An old box sits in the back corner of my closet. It’s been there for some time. Over the years it has been moved from house to house, waiting for the perfect shelf to display its contents.
When my grandmother Emily died in the early nineties I was given a box of old kitchen wares. Tin cake and bread molds. An old toaster with the black fabric electric cord that threatens to burn the house down with just the thought of plugging it in. A variety of old kitchen utensils and wooden spoons. These items where not fancy or modern back in their days of use, but they where working tools that helped with the job of feeding people. One wooden spoon is so worn down that it is barely recognizable as an actual spoon. When I was very young, in kindergarten or first grade I believe, my mother went on a retreat for the winter. A seminary where she explored the wave of eastern religion and meditation that was sweeping the country in the early seventies. In the winter of 1979 my brother and I lived with my grandmother, Emily, or Nana as we called her, in the small town of Keene Valley in upstate New York. Most of my memories from that winter revolved around sitting at, or on, a little table in Nana’s kitchen. It was cozy and warm.
Smells of something always baking perfumed the air as steam rose off the stove top from various pots and pans. This was long before the days of celebrity chefs and the food network. I don’t think there was a TV in the house, at least not that I remember. We spent our time out doors. Ice skating at the little rink that was set up next to the school or cross country skiing into the woods, spigots shoved into our pockets, searching for maple trees that we could tap as the weather began to warm. As the sap began to flow we would collect the buckets, dumping them into the giant pot on the stove. Nana would cook it down for days until we had a beautifully amber colored maple syrup to douse our pan fried corn cakes with. Nana could seemingly whip up a fresh batch of muffins, bread or a hearty soup in no time. She was a busy woman. Having gone to law school in her mid fifties, she spent her time representing an underserved population who would have otherwise been eaten up by a system that didn’t favor those without much money.
Cooking was just something she did because that’s what she had to do and had always done. Having raised five kids already at that point, making sure my brother and I where fed was a small part of her day. She was clean and efficient in the kitchen and never seemed to consider prepackaged food an option.

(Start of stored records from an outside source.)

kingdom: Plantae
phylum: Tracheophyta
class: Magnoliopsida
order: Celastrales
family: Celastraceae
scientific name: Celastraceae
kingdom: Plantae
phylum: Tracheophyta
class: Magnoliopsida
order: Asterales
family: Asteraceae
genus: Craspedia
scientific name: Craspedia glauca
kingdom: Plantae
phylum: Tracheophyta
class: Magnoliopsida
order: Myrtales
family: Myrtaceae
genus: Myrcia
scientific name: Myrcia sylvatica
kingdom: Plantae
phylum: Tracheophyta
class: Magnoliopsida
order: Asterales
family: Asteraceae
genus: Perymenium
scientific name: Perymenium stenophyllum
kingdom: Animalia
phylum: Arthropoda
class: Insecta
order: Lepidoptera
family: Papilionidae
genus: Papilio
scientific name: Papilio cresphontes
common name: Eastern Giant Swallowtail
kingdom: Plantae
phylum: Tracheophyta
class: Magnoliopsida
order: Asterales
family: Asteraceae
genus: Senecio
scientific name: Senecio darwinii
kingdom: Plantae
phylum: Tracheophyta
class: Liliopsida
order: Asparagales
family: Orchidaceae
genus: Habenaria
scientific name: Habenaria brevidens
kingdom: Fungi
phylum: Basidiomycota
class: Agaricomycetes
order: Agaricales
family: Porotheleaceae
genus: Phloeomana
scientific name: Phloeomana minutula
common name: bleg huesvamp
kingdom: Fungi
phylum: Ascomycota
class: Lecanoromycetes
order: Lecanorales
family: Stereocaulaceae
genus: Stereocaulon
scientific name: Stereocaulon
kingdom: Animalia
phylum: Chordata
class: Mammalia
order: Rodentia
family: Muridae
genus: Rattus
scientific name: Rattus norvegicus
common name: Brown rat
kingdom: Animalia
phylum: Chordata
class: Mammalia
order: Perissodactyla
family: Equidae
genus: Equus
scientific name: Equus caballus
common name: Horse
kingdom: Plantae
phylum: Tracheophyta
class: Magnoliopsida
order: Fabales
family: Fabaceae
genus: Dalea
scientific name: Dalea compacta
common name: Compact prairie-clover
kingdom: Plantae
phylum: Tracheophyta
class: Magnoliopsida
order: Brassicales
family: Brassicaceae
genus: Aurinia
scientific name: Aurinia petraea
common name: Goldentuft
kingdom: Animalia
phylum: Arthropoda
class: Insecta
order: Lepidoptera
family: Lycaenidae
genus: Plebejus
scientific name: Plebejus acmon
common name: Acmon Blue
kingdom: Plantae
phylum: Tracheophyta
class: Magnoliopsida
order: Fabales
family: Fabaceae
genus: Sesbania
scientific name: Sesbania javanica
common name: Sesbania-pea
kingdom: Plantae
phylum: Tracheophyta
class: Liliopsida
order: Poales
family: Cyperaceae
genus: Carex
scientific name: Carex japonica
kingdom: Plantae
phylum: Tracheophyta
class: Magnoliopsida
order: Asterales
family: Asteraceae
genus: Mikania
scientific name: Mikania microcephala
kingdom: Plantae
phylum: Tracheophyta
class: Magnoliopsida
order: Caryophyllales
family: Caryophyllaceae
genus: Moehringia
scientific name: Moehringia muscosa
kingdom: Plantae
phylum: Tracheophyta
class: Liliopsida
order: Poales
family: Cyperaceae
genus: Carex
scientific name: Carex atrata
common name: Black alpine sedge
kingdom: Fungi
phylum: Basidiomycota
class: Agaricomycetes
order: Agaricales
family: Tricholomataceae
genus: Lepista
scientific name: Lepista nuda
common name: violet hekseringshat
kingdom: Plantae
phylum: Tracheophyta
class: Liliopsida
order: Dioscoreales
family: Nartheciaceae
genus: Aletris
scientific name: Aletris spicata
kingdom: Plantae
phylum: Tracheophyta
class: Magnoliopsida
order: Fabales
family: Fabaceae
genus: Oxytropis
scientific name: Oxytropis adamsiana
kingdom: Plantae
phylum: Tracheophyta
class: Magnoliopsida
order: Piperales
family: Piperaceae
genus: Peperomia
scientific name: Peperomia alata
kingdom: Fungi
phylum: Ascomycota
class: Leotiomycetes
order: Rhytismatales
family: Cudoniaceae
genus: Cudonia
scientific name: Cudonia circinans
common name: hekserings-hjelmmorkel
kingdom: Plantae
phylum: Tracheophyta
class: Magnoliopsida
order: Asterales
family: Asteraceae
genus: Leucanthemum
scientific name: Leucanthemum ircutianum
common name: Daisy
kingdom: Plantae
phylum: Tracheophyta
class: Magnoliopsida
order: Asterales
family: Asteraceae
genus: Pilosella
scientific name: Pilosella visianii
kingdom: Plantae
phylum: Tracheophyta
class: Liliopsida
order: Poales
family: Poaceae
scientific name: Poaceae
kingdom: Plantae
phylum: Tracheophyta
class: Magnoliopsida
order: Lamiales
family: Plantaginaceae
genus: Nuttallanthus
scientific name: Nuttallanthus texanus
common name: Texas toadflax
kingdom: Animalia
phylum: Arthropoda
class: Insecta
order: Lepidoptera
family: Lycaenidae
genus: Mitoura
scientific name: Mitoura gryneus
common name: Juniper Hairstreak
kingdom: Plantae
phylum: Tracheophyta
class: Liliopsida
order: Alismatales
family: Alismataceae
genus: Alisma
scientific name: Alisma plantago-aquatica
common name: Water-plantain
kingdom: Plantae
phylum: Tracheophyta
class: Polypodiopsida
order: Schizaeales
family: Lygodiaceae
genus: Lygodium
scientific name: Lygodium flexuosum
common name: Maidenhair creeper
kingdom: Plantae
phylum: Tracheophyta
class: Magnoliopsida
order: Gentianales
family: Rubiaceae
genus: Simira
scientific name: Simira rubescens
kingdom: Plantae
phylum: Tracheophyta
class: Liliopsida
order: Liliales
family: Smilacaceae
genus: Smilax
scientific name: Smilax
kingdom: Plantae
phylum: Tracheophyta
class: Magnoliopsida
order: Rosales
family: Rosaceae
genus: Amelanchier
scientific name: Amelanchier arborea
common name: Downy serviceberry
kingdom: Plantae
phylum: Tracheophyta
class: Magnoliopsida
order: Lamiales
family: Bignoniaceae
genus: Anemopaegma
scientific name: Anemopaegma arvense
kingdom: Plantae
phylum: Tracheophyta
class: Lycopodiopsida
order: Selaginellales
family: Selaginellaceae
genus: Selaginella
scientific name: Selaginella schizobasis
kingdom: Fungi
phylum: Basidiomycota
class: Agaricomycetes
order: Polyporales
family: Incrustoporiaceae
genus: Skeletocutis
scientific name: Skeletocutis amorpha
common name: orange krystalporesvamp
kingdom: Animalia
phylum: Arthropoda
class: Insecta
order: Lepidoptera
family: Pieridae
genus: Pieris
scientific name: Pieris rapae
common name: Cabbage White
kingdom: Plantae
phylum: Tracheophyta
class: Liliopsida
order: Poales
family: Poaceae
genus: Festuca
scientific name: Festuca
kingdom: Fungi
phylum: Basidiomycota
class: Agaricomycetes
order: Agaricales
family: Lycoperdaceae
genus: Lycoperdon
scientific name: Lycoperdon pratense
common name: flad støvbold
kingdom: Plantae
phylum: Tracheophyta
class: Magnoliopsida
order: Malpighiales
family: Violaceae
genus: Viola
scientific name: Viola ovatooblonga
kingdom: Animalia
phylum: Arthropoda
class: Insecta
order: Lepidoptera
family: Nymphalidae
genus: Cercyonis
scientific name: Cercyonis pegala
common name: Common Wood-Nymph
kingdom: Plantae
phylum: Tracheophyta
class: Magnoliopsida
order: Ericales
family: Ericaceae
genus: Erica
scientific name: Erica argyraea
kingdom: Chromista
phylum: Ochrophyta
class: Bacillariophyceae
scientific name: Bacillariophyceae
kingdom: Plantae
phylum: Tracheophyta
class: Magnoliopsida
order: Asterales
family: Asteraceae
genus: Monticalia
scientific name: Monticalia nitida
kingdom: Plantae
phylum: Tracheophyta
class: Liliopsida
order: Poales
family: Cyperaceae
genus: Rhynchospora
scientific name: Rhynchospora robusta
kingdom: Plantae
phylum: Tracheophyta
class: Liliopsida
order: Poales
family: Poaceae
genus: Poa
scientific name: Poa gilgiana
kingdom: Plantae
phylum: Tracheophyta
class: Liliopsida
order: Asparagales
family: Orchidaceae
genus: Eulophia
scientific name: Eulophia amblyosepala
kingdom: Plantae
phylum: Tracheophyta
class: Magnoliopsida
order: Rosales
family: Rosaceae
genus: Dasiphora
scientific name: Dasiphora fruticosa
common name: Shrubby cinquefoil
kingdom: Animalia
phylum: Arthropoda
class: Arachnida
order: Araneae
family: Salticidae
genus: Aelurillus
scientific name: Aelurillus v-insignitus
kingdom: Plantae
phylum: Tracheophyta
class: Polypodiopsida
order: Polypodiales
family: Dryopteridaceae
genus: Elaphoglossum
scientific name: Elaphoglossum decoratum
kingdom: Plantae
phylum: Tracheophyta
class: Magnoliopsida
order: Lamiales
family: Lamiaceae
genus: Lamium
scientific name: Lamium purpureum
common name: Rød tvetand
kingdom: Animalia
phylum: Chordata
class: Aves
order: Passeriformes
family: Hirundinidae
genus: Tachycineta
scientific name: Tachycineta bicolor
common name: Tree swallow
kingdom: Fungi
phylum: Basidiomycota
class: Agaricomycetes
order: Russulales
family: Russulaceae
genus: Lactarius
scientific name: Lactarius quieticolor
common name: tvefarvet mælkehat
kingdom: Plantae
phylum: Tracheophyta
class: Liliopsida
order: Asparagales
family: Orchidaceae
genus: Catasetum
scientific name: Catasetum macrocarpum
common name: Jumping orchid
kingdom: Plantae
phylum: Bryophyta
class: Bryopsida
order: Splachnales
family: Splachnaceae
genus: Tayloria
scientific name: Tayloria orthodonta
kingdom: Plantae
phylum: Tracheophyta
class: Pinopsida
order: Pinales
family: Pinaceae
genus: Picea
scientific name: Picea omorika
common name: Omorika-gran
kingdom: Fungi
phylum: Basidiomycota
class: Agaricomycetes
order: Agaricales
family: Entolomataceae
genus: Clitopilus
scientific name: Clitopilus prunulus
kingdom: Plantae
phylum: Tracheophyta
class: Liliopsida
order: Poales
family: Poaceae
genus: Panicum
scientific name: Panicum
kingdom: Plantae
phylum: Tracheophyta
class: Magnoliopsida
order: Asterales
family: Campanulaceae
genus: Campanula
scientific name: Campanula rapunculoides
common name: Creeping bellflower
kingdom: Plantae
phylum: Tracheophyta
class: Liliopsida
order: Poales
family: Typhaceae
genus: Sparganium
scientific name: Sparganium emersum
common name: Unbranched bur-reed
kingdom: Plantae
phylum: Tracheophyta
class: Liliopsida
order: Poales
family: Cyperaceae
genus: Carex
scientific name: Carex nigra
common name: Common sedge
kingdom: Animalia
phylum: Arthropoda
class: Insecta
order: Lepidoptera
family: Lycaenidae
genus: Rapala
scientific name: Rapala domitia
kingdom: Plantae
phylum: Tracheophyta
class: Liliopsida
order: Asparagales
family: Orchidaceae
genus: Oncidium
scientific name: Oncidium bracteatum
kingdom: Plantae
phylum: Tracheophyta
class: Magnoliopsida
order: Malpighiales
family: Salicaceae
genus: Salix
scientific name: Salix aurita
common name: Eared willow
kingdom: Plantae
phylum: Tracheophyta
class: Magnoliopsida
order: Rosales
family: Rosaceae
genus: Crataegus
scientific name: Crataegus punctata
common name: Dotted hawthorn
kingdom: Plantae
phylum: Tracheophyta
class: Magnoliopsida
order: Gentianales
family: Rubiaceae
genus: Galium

At such a young age I hadn’t considered, nor do I remember, thinking about what I wanted to be when I grew up. At one point in high school I wanted to go too collage for environmental studies. Maybe I’d end up studying ecosystems or oceanography but that didn’t pan out. In my early twenties I still had no idea what I wanted to be when I grew up. I’d been working in restaurants since my teenage years because it was an easy job to get. I had never really thought of it as a career. Early on, one of my managers at a spot called “Round the Corner” had taught me how to relax into the pace of the kitchen. My first time running the grill was overwhelming and stressful. I stood there staring at the printer, spatula in hand, as it spit out one ticket after another, completely frozen. My manager watched as I began to panic. Just before I was about to go under he stepped in and calmly took the reins. Watch, he said. He methodically read off all the tickets and began to rearrange everything on the grill. He made it look so easy. Over time, with a lot of practice, I was able to achieve that state of flow, calmly executing whatever the printer could spit at me. By my early twenties I was the fastest guy in the kitchen. I could step in and dig the kitchen out of the weeds no matter how bad things had gotten. One day I was asked to step out of my line cook box and make a soup. Everything changed, seemingly overnight. I made a tomato-bread soup. I’m not sure where I got the idea. It may have been a cook book or a magazine. The internet was not really a thing yet. I may have used a recipe or just done what felt right. I remember my kitchen manager telling me that parsley was my friend. The soup came out pretty good but I knew right away that I had used too much dried herbs. From that day on I began to play with my food. Within a year I knew, without a doubt, that cooking was going to be my career. After five years in a kitchen I finally realized that I was good at this. I had made the leap from being a line cook that assembled things that other people cooked, to the actual cook. I began reading cook books and asking a lot of questions. I still ask a lot of questions 35 years later. Every day in the kitchen still feels like a new adventure, like I’m cooking for the first time.
I often wonder how I got to this place. Did the smells and tastes of Nana’s kitchen guide me to where I am today? Perhaps they did. I do know that the comfort and love that I felt in her kitchen made me feel safe and secure. The passion I have for food was certainly influenced by what my grandmother and mother did in the kitchen, the care they put into each meal. I can still tap into that childlike wonder when tasting something for the first time. These days I am clean and efficient as I prepare a meal for my teenagers. I do believe that Nana’s spirit guides me in the kitchen and hope it brings my boys the same type of comfort and security I felt as a kid. It may be time to dust off the old box in the back corner of my closet and build the shelf.
I love to look in my Nana’s box or my Gumma’s box and think of those strong ladies lives and the joy I had when we spent time together. I really enjoy my memories of them.